**EXERCISE GOAL:**
Can you turn the lines of the material between the one holding "的母亲却是不依,几天后我收到了一个包裹,里面满是" and the one holding "一片樱桃叶上轻轻拂过,然后,于不经意间抵达我的童", inclusive, into a JSON list of strings, one string per line with blank lines left out, and include only those lines?

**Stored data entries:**
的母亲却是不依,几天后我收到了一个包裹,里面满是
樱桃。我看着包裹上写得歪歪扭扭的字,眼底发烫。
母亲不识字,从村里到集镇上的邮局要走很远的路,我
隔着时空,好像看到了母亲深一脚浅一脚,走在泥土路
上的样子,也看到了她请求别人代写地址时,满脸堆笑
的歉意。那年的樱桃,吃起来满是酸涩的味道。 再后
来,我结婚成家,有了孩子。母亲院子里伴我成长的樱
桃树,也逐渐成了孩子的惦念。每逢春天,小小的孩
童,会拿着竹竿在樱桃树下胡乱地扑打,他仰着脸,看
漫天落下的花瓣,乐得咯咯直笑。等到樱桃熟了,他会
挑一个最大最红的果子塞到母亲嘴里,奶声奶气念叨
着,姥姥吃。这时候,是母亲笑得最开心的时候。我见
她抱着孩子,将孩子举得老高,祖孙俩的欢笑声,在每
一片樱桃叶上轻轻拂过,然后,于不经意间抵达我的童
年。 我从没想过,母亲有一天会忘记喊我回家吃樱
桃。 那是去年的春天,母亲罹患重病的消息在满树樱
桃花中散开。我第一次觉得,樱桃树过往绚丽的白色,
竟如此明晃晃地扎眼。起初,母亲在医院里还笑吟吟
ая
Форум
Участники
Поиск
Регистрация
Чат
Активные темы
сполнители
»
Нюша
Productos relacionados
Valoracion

* * *

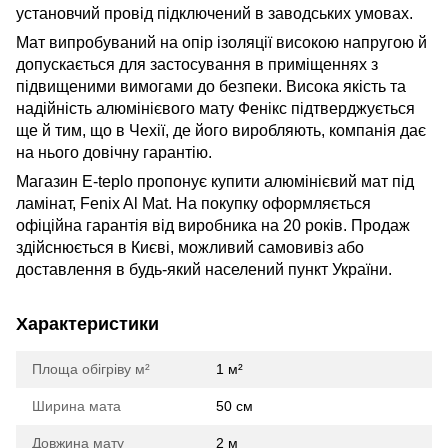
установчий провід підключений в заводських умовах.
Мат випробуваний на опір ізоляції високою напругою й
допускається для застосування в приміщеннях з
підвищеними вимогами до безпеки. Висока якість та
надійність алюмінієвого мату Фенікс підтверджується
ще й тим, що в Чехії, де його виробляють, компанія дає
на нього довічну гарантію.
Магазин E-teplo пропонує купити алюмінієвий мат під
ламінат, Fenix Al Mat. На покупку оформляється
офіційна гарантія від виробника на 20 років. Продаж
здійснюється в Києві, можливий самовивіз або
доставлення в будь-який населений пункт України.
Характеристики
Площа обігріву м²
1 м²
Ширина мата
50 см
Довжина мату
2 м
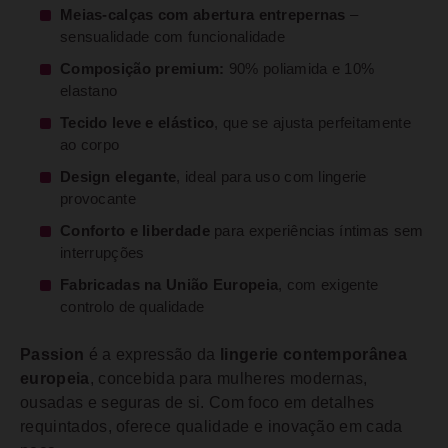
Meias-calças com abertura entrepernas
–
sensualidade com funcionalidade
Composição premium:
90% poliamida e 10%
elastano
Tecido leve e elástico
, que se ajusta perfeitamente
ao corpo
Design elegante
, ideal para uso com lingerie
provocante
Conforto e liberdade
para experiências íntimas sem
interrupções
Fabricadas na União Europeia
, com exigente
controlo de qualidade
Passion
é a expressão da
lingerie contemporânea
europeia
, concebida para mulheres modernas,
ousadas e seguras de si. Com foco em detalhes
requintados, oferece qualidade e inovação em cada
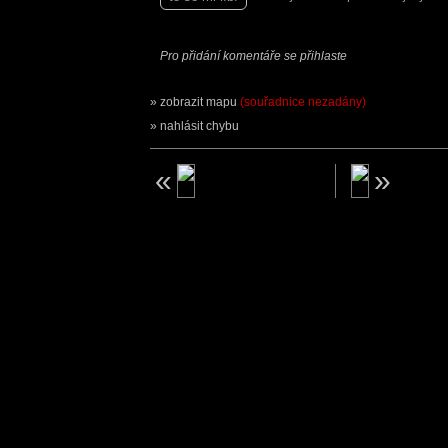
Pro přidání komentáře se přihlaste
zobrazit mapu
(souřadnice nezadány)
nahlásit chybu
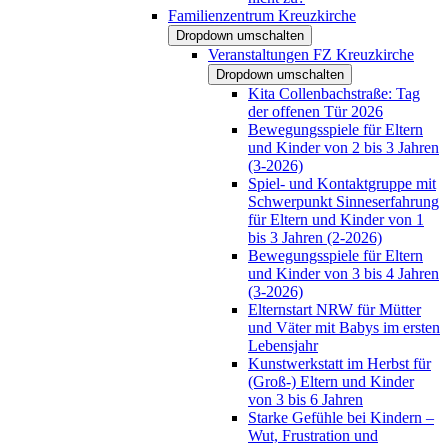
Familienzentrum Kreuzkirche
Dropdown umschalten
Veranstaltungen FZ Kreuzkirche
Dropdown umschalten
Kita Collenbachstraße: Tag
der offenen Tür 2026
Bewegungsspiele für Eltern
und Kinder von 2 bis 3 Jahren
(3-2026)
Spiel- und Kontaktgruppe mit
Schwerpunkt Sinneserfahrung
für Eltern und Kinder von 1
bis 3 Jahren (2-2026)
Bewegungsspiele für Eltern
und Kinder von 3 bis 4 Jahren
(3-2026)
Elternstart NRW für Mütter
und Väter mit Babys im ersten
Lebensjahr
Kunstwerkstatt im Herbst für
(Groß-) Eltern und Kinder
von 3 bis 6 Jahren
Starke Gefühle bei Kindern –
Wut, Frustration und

**EXERCISE SOLUTION:**
[
  "的母亲却是不依,几天后我收到了一个包裹,里面满是",
  "樱桃。我看着包裹上写得歪歪扭扭的字,眼底发烫。",
  "母亲不识字,从村里到集镇上的邮局要走很远的路,我",
  "隔着时空,好像看到了母亲深一脚浅一脚,走在泥土路",
  "上的样子,也看到了她请求别人代写地址时,满脸堆笑",
  "的歉意。那年的樱桃,吃起来满是酸涩的味道。 再后",
  "来,我结婚成家,有了孩子。母亲院子里伴我成长的樱",
  "桃树,也逐渐成了孩子的惦念。每逢春天,小小的孩",
  "童,会拿着竹竿在樱桃树下胡乱地扑打,他仰着脸,看",
  "漫天落下的花瓣,乐得咯咯直笑。等到樱桃熟了,他会",
  "挑一个最大最红的果子塞到母亲嘴里,奶声奶气念叨",
  "着,姥姥吃。这时候,是母亲笑得最开心的时候。我见",
  "她抱着孩子,将孩子举得老高,祖孙俩的欢笑声,在每",
  "一片樱桃叶上轻轻拂过,然后,于不经意间抵达我的童"
]